▸ Your task: Only a number is wanted: how many lines of the entries include the string "ponçage"?

▸ Given data:
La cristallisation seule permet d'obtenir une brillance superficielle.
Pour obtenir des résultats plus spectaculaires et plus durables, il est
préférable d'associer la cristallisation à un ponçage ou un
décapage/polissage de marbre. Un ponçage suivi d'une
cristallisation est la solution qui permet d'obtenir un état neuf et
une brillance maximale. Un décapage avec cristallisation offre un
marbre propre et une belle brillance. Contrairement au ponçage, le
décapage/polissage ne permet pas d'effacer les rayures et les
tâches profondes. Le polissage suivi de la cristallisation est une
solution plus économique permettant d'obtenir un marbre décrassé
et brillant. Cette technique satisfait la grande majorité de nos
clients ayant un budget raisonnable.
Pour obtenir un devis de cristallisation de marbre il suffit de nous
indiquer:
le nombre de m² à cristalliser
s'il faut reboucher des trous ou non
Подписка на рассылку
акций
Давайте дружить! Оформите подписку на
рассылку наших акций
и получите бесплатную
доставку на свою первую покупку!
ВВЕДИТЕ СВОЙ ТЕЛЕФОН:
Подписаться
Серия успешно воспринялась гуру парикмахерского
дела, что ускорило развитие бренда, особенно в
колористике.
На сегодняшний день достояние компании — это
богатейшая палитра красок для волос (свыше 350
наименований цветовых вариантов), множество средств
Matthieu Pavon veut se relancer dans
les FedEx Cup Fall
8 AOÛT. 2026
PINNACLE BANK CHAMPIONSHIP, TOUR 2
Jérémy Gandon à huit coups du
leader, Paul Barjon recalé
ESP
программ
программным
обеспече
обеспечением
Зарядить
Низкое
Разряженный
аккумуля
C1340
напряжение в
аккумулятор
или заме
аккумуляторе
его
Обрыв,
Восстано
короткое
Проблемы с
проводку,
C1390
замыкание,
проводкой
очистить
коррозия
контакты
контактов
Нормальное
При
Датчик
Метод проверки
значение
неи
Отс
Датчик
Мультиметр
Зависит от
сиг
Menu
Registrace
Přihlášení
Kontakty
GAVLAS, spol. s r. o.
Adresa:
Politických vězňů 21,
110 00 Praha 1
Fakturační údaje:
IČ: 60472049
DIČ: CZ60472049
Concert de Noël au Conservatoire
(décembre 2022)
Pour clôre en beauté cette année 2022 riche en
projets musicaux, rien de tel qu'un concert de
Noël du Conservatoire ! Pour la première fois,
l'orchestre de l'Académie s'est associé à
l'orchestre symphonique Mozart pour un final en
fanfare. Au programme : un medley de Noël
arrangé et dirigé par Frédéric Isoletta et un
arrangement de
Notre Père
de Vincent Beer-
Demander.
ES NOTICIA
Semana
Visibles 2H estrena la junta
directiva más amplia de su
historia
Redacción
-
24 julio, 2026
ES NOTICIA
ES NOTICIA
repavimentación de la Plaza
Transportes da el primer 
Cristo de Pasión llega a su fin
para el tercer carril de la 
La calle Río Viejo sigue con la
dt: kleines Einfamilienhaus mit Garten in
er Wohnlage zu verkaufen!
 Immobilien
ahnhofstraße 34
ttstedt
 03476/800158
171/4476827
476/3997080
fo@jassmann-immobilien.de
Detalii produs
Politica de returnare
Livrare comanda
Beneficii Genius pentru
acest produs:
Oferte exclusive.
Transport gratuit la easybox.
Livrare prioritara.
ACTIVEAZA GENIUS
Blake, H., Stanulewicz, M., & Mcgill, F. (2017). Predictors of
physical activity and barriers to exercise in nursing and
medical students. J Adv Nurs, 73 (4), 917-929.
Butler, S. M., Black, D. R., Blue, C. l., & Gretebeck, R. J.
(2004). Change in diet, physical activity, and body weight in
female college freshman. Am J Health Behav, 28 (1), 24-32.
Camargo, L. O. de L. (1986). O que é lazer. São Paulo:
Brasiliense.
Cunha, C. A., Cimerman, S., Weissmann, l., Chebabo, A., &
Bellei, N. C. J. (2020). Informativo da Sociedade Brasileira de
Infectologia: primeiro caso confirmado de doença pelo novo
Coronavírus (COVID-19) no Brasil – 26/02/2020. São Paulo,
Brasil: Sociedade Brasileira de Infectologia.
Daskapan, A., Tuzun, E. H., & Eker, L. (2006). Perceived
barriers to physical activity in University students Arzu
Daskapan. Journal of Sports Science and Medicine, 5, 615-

▸ Answer section: 3